L'incendie (désormais apprivoisé) dans la zone rouge de Tchernobyl

Un incendie qui s'est déclaré dans la zone la plus à risque autour de l'ancienne centrale nucléaire de Tchernobyl a suscité des inquiétudes quant à la propagation possible des rayonnements.

Il a fallu de la pluie pour éteindre l'incendie qui, pendant plusieurs jours, a chevauché la zone d'aliénation de Tchernobyl, la zone située à moins de 30 km de l'ancienne centrale nucléaire qui, après la catastrophe de 1986, a été progressivement reprise par la forêt, mais qui conserve encore quelques foyers de radioactivité. L'incendie de forêt qui a éclaté le 4 avril, pour des raisons encore à clarifier, a été défini par Greenpeace Russie comme le pire qui ait jamais éclaté de l'accident nucléaire à ce jour. Dans la partie ouest de la zone d'exclusion, les flammes auraient affecté au moins 20 mille hectares de forêt (un hectare équivaut à 10 mille mètres carrés de surface), allant jusqu'à un kilomètre et demi du "sarcophage" protecteur en acier et ciment qui couvre aujourd'hui réacteur numéro 4.

Le cauchemar des radiations. À quelques kilomètres du réacteur et de la ville abandonnée de Pripyat, il y a aussi le site d'élimination des déchets radioactifs de Pidlisny: on craignait que les flammes, rendues encore plus imprévisibles par le vent, puissent élever et disperser des matières radioactives et augmenter les niveaux de rayonnement dans la zone par la fumée et les cendres. L'agence d'État ukrainienne qui gère la zone d'aliénation a travaillé ces derniers jours à creuser des fossés de feu autour de l'infrastructure encore contaminée qui se trouve près du réacteur pour les protéger des flammes.
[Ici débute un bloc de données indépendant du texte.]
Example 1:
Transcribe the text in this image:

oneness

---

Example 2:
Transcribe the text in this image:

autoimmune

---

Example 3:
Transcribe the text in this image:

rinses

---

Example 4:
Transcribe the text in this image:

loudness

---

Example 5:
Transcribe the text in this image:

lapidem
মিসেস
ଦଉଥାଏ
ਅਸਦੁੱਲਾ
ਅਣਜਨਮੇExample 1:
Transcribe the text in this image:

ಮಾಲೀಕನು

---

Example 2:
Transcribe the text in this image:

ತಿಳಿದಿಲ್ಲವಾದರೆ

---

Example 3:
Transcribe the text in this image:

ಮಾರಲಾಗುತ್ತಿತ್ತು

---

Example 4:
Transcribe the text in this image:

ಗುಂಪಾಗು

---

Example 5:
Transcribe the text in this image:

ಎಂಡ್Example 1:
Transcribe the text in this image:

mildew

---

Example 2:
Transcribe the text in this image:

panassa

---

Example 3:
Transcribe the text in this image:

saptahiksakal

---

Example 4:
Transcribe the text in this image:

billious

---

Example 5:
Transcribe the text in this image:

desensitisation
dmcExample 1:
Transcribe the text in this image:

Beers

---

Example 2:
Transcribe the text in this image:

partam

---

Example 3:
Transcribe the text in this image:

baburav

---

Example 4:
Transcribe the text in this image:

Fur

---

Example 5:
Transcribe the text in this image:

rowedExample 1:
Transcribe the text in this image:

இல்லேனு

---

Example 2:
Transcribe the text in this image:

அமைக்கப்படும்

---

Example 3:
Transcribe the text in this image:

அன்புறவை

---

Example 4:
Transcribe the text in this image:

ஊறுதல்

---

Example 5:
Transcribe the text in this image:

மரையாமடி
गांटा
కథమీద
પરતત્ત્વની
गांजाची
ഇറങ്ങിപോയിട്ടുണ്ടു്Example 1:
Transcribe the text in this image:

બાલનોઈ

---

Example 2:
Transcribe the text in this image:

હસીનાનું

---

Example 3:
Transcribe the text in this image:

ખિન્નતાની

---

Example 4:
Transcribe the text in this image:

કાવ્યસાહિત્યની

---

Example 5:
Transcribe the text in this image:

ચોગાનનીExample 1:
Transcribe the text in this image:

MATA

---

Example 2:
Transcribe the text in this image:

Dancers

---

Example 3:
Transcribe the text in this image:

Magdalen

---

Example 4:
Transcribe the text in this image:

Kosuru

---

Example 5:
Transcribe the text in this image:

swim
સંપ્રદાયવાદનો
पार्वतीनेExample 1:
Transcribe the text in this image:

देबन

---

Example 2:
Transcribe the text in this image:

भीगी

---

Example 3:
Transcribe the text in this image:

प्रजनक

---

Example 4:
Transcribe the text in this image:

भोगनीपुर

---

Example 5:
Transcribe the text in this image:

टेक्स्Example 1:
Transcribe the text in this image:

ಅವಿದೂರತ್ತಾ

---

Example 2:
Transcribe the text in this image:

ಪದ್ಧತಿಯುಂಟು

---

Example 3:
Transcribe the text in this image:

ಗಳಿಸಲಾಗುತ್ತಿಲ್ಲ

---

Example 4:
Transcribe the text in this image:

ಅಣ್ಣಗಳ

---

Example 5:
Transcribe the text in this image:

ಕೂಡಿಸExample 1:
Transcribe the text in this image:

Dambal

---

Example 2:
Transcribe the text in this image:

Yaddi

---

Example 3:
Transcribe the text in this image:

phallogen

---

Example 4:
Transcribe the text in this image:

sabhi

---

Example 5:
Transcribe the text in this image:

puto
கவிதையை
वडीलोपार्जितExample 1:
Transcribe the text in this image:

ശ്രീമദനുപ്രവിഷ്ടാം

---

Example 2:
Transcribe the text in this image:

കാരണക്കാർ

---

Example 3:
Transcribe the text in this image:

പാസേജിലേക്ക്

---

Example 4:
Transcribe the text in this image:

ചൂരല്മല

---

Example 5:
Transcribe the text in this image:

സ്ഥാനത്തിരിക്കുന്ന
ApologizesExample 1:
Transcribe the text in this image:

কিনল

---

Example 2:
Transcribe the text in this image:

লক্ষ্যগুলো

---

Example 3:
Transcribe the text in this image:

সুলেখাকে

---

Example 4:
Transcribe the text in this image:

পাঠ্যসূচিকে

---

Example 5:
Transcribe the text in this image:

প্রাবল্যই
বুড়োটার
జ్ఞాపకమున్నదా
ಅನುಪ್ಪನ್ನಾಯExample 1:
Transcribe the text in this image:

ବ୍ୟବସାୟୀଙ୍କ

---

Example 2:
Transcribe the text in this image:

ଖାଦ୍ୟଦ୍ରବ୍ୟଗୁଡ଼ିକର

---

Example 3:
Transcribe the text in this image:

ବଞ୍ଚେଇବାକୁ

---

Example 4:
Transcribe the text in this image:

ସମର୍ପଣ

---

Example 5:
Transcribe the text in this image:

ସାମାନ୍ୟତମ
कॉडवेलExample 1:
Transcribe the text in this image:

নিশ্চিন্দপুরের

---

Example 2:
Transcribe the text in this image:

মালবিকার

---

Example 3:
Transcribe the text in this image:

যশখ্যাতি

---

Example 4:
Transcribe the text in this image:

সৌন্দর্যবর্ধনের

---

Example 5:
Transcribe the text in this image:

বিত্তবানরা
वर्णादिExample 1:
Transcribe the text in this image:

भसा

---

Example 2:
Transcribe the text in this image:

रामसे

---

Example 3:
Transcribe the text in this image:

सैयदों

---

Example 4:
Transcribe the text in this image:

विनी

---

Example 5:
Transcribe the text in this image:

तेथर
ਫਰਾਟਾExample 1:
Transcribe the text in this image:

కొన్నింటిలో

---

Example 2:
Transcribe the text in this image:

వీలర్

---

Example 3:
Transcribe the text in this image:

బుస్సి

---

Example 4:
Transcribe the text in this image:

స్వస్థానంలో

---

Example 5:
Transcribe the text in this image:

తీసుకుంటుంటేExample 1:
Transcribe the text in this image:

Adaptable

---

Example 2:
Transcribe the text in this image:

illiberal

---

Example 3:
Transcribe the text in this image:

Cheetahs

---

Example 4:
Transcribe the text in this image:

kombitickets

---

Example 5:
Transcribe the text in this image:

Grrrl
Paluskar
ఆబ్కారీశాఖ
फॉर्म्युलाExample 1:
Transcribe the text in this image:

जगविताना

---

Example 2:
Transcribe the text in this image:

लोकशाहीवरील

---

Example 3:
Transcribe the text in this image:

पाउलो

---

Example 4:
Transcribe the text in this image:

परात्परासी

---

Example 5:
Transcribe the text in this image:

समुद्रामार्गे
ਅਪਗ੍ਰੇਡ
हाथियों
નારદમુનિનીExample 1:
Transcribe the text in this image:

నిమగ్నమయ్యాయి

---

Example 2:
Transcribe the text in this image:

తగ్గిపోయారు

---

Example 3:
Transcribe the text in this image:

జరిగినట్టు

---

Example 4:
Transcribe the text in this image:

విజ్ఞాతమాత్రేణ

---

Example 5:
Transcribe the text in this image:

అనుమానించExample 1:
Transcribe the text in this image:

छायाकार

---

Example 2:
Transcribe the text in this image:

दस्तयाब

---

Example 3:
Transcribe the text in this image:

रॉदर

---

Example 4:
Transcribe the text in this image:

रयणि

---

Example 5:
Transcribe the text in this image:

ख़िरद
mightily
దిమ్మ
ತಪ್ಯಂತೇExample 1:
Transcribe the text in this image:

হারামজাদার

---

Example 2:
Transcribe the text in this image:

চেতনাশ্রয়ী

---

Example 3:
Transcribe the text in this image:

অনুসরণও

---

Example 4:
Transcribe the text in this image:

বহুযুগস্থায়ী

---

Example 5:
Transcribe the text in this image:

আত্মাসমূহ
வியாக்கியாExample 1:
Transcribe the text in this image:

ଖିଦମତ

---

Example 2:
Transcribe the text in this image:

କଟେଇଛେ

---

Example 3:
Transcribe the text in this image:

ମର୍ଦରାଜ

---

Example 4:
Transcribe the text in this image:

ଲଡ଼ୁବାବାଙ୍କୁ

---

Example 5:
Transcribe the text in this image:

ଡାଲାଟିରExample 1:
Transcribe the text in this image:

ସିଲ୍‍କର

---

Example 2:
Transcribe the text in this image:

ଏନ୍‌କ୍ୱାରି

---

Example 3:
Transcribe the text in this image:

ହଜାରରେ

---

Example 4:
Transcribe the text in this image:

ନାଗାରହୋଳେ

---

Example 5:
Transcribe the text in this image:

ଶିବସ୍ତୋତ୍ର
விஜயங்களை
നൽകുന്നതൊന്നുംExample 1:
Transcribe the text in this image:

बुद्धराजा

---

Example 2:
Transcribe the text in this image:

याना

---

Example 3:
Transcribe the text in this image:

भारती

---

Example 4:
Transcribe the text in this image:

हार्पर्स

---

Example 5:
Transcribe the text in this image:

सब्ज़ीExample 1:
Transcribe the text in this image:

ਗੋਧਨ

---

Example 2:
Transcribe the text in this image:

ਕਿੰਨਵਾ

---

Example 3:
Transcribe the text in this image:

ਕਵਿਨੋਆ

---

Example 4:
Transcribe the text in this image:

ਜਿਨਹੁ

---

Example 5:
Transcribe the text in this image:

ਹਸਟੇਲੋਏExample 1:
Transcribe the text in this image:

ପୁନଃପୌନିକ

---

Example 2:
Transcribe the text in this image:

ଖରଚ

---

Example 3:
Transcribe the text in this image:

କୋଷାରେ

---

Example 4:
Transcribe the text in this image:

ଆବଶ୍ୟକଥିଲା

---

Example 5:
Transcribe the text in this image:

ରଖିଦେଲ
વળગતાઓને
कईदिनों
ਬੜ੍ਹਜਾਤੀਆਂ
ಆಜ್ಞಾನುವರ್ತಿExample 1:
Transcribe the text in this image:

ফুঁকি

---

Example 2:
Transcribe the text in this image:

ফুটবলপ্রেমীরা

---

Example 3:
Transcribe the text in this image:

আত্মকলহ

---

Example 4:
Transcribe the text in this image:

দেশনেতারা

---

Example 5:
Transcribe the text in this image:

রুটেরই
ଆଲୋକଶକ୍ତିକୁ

Les autorités ont déclaré que les niveaux de rayonnement à Kiev, la capitale où vivent environ 3 millions d'habitants et qui se trouve à une centaine de kilomètres de Tchernobyl, n'avaient pas dépassé le niveau d'alarme.

Une bombe à retardement.Heureusement, la pluie tombée le mardi 14 avril dans la région a éteint toutes les flammes, laissant certaines parties de la forêt encore fumantes. 400 pompiers sont à l'œuvre dans la zone: les mesures de verrouillage pour l'urgence du coronavirus ont permis de garantir que la population en dehors de la zone d'exclusion limite les sorties et soit moins exposée aux déchets radioactifs. Les incendies dans la zone d'aliénation de Tchernobyl ne sont pas rares: seulement en 2010, il y en avait 54, principalement liés aux pratiques agricoles. Le changement climatique et l'avancement du couvert forestier dans une zone largement interdite aux humains auraient augmenté le risque de propagation. Selon l'agence Reuters, la police aurait arrêté un homme de 27 ans accusé d'avoir déclenché les flammes.Il n'est pas clair si cette personne est entièrement ou seulement partiellement responsable.

En 2019, une analyse des niveaux de radioactivité de la forêt rouge de Tchernobyl menée par des drones volant au-dessus de la zone d'aliénation a révélé la présence de certaines "zones chaudes" radioactives, dans des zones autrefois utilisées pour séparer les sols contaminés. Le rayonnement dans ces zones est si élevé que quelques heures passées ici fourniraient des niveaux de rayonnement «autorisés» à un adulte en un an.